> [Text for analysis]
╔══

Orange Bowl, L 7–24 vs. Oklahoma
- Conference: Independent

Ranking
- Coaches: No. 8
- AP: No. 6
- Record: 11–1
- Head coach: Bobby Bowden (4th season);
- Offensive coordinator: George Henshaw (1st season)
- Offensive scheme: Pro-style
- Defensive coordinator: Jack Stanton (4th season)
- Base defense: 4–3
- Captains: Mike Good; Ivory Joe Hunter; Scott Warren; Wally Woodham;
- Home stadium: Doak Campbell Stadium

= 1979 Florida State Seminoles football team =

American college football season

The 1979 Florida State Seminoles football team represented Florida State University as an independent during the 1979 NCAA Division I-A football season. The team was coached by Bobby Bowden and played their home games at Doak Campbell Stadium. Florida State finished No. 6 in the AP poll and No. 8 in the UPI poll with an 11–1 record. The Seminoles' offense scored 326 points while the defense allowed 160 points. The Seminoles finished the regular season unbeaten for only the second time in program history and played in the Orange Bowl.

==Schedule==

| Date | Opponent | Rank | Site | TV | Result | Attendance | Source |
| September 8 | Southern Miss | No. 19 | Doak Campbell Stadium; Tallahassee, FL; |  | W 17–14 | 45,467 |  |
| September 15 | vs. Arizona State | No. 18 | Tampa Stadium; Tampa, FL; |  | W 31–3 | 33,484 |  |
| September 22 | Miami (FL) | No. 14 | Doak Campbell Stadium; Tallahassee, FL (rivalry); |  | W 40–23 | 47,679 |  |
| September 29 | at Virginia Tech | No. 12 | Lane Stadium; Blacksburg, VA; | ABC | W 17–10 | 39,200 |  |
| October 6 | at Louisville | No. 9 | Fairgrounds Stadium; Louisville, KY; |  | W 27–0 | 27,306 |  |
| October 13 | Mississippi State | No. 9 | Doak Campbell Stadium; Tallahassee, FL; |  | W 17–6 | 48,701 |  |
| October 27 | at LSU | No. 7 | Tiger Stadium; Baton Rouge, LA; | ABC | W 24–19 | 67,197 |  |
| November 3 | at Cincinnati | No. 6 | Nippert Stadium; Cincinnati, OH; |  | W 26–21 | 14,539 |  |
| November 10 | No. 19 South Carolina | No. 7 | Doak Campbell Stadium; Tallahassee, FL; |  | W 27–7 | 49,490 |  |
| November 17 | Memphis State | No. 5 | Doak Campbell Stadium; Tallahassee, FL; |  | W 66–17 | 48,021 |  |
| November 23 | at Florida | No. 5 | Florida Field; Gainesville, FL (rivalry); | ABC | W 27–16 | 58,263 |  |
| January 1 | vs. No. 5 Oklahoma | No. 4 | Miami Orange Bowl; Miami, FL (Orange Bowl); | NBC | L 7–24 | 66,714 |  |
Rankings from AP Poll released prior to the game;

==Season summary==
Mark Lyles led the team in rushing with 1011 yards and 8 touchdowns. Jimmy Jordan led the team in passing with 1173 yards and threw 13 touchdown passes. Jackie Flowers led the team in receiving with 37 catches for 622 yards and 7 TD receptions. Monk Bonasorte led the team with 8 pass interceptions. Bonassorte {DB}, Bobby Butler {DB}, Jackie Flowers {TE}, Mike Good {G}, Ken Lanier {OT}, Ron Simmons {NG} and Scott Warren {DE} were selected to the First team All-South Independent team. Ron Simmons was selected as a First team All-American. Bonasorte was a 3rd team AP All-American. Bobby Butler {DB}, Jackie Flowers, Mike Good, Jimmy Jordan {QB} and Ken Lanier were named as Honorable Mention All-Americans by the Associated Press and/or The Sporting News. Mark Lyles {RB} {Cincinnati}, Flowers {Dallas}, Walter Carter {DT} {Oakland} and Jordan {New England} were selected in the 1980 NFL draft.

╚══

Stored data entries
╔══

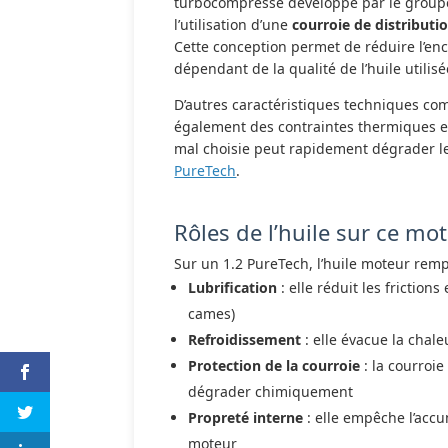
turbocompressé développé par le groupe P
l’utilisation d’une
courroie de distributio
Cette conception permet de réduire l’en
dépendant de la qualité de l’huile utilisé
D’autres caractéristiques techniques co
également des contraintes thermiques e
mal choisie peut rapidement dégrader l
PureTech
.
Rôles de l’huile sur ce mo
Sur un 1.2 PureTech, l’huile moteur rempl
Lubrification
: elle réduit les friction
cames)
Refroidissement
: elle évacue la chal
Protection de la courroie
: la courroie
dégrader chimiquement
Propreté interne
: elle empêche l’acc
moteur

╚══

> [Set of tasks]
[1] According to the article on the 1979 Florida State Seminoles football team, how many points did the Seminoles' defense allow that season?
[2] Extend the article on the 1979 Florida State Seminoles football team, picking up after its final sentence.
This material stands apart from the article on the 1979 Florida State Seminoles football team.

> [Answers for this exercise]
[1] The defense allowed 160 points.

[2]
===Southern Miss===

Behind 14-3 with 10 minutes left in the last quarter, Florida State struck for two quick touchdowns and overtook Southern Mississippi 17-14 before 45,467 fans at Doak Campbell Stadium. Jimmy Jordan threw an 8 yard TD pass to Jackie Flowers, then a 65 yard punt return for a touchdown by Gary Henry with 6:28 put the Seminoles in front to stay.

| Team | 1 | 2 | 3 | 4 | Total |
|---|---|---|---|---|---|
| Southern Miss | 0 | 7 | 7 | 0 | 14 |
| • Florida St | 3 | 0 | 0 | 14 | 17 |

===Arizona State===

Florida State romped to an easy 31-3 football victory over Arizona State. It was 24-0 at halftime. Monk Bonasorte helped to provide 10 first half points with two interceptions. Wally Woodham threw 18 yards to Jackie Flowers for a touchdown. Mark Lyles ran 1 yard for a touchdown to give FSU a 14-0 lead. Dave Cappelen kicked a 42 yard field goal and Jimmy Jordan threw his first of two touchdown passes, an 8 yard pass to Grady King. In the 4th quarter he threw 15 yards to Ricky Williams for the final Seminole touchdown.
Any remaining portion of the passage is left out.